◆ **SUPPLIED MATERIAL**:
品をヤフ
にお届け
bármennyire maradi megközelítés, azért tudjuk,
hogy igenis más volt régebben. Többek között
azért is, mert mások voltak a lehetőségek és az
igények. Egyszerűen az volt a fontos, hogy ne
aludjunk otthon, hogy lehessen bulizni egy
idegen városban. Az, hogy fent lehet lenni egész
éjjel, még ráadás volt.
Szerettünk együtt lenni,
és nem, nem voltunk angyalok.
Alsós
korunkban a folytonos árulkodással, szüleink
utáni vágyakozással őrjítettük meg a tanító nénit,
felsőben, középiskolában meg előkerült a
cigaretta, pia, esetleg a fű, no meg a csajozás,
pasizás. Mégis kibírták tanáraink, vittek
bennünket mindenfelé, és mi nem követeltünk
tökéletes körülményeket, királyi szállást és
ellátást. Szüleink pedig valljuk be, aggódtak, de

---

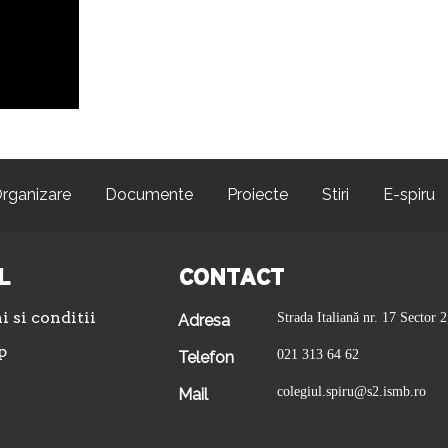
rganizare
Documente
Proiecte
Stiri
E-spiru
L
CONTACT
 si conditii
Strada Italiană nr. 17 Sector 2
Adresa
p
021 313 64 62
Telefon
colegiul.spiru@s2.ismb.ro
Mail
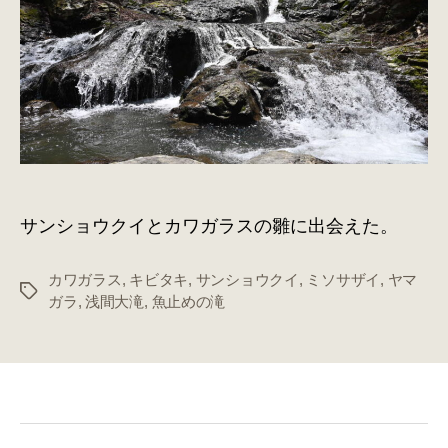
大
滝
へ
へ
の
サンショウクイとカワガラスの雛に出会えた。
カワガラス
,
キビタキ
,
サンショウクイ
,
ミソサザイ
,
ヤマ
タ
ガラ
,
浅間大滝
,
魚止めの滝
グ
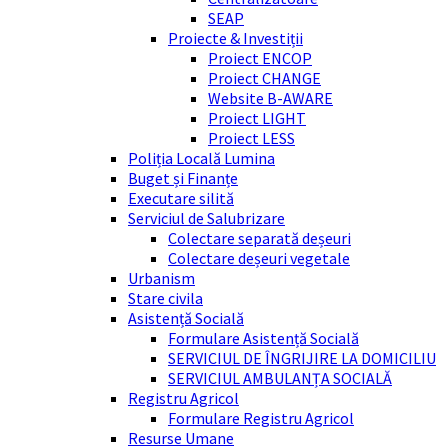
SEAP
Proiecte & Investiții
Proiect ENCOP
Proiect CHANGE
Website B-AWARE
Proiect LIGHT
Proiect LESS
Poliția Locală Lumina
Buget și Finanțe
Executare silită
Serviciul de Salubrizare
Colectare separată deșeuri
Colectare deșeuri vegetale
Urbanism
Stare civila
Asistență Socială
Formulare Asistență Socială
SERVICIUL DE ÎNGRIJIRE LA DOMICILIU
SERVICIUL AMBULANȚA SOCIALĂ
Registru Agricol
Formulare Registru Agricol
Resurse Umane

◆ **WHAT TO DO**:
Write out exactly the lines above between the line with "pasizás. Mégis kibírták tanáraink, vittek" and the line with "ellátást. Szüleink pedig", inclusive, and nothing beyond them.

◆ **WRITTEN RESPONSE**:
pasizás. Mégis kibírták tanáraink, vittek
bennünket mindenfelé, és mi nem követeltünk
tökéletes körülményeket, királyi szállást és
ellátást. Szüleink pedig valljuk be, aggódtak, de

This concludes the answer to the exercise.